Avec ses goûts, sa forte constitution, la capacité au travail de ses membres, la famille peut servir d’exemple à beaucoup de ménages ouvriers ; elle peut être sûre d’arriver à une situation enviable et de se mettre à l’abri du besoin.

§ 4 Hygiène et service de santé.

[352] De constitution robuste, les membres de la famille ne connaissent ni maladie ni indispo-sition. Les secours médicaux ou pharmaceutiques leur sont inutiles. La famille entretient seulement cet excellent état de santé par les soins que ses membres prennent de la propreté du corps et du logis. Les ablutions quotidiennes sont abondantes. Chaque membre de la famille prend un bain tous les quinze jours.

Comme ses parents, l’enfant jouit aussi d’une excellente constitution et n’a jamais été éprouvée par aucune maladie. Les couches de Césarine K*** ont eu lieu avec la seule assistance d’une sage-femme.

§ 5 Rang de la famille.

Alexandre K*** n’exerce aucune fonction à laquelle puisse s’attacher une considération spéciale.

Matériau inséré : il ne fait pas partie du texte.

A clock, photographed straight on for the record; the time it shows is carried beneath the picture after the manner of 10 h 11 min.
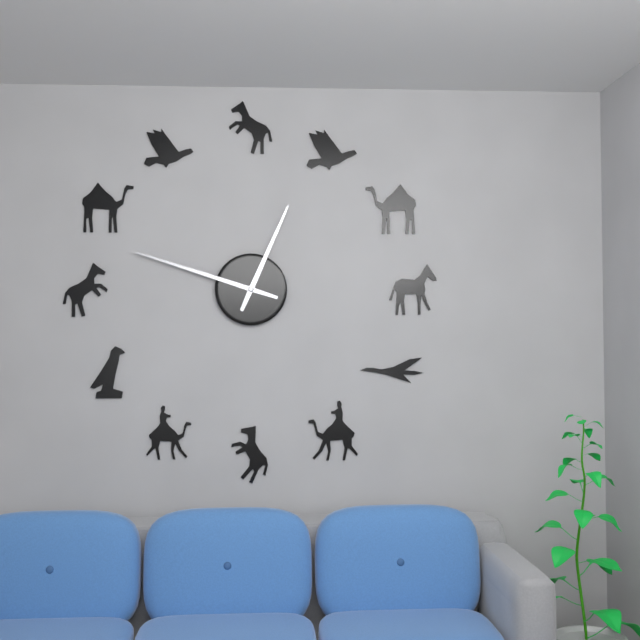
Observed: 12 h 48 min
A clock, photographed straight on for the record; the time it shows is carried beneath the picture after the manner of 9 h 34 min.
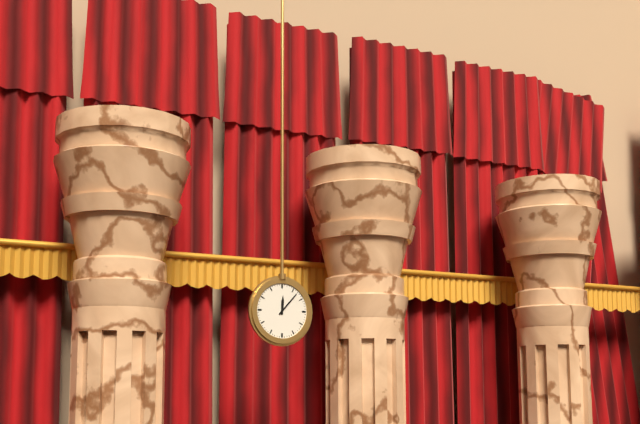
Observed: 12 h 07 min
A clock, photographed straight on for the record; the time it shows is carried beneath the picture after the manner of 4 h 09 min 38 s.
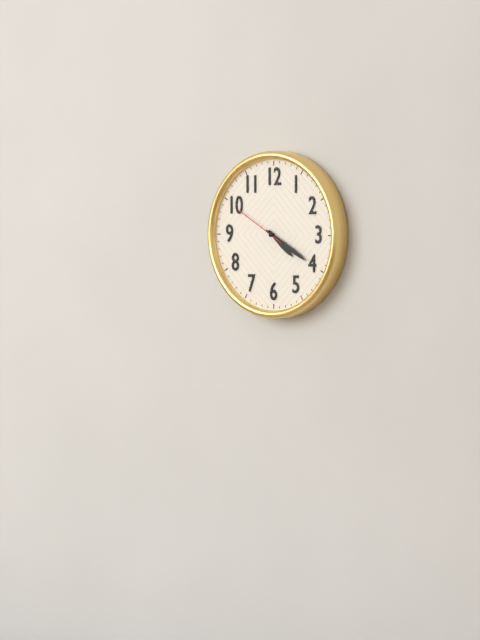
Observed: 4 h 20 min 50 s
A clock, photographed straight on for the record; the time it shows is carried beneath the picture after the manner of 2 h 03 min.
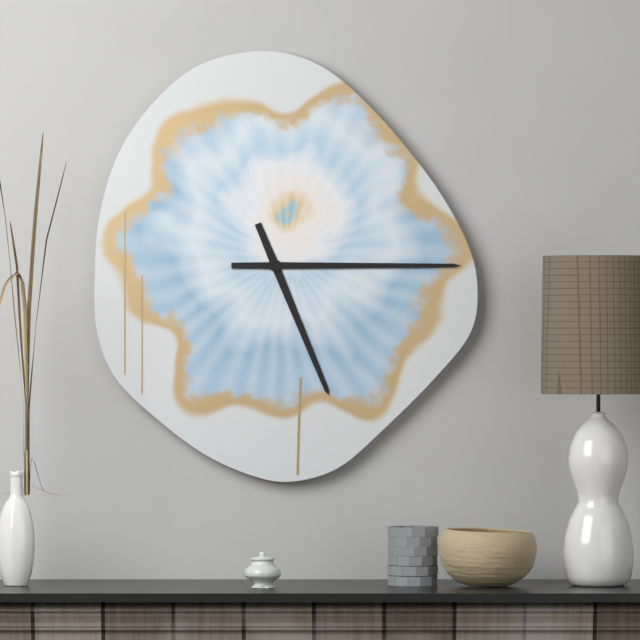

Son métier le place dans la catégorie des ouvriers du bâtiment. En dehors de l’usine il n’a pas noué de relations avec ses camarades d’atelier. Aimant par-dessus tout la vie de famille, il se tient à l’écart des manifestations de la vie publique. Cest ainsi qu’ayant adhéré au syndicat des serruriers, il a cessé peu de temps après d’en faire partie parce qu’il a vu que dans les réunions les intérêts politiques de quelques-uns primaient et prenaient la place des préoccupations professionnelles de tous. Les relations qu’il a conservées à Paris sont celles de ses anciens camarades d’apprentissage avec leur famille, de quelques amis qu’il affectionne tout particulièrement, et enfin de quelques parents. Dans ce milieu, K*** est estimé pour son honnêteté ; sa petite fortune lui donne même une légère supériorité.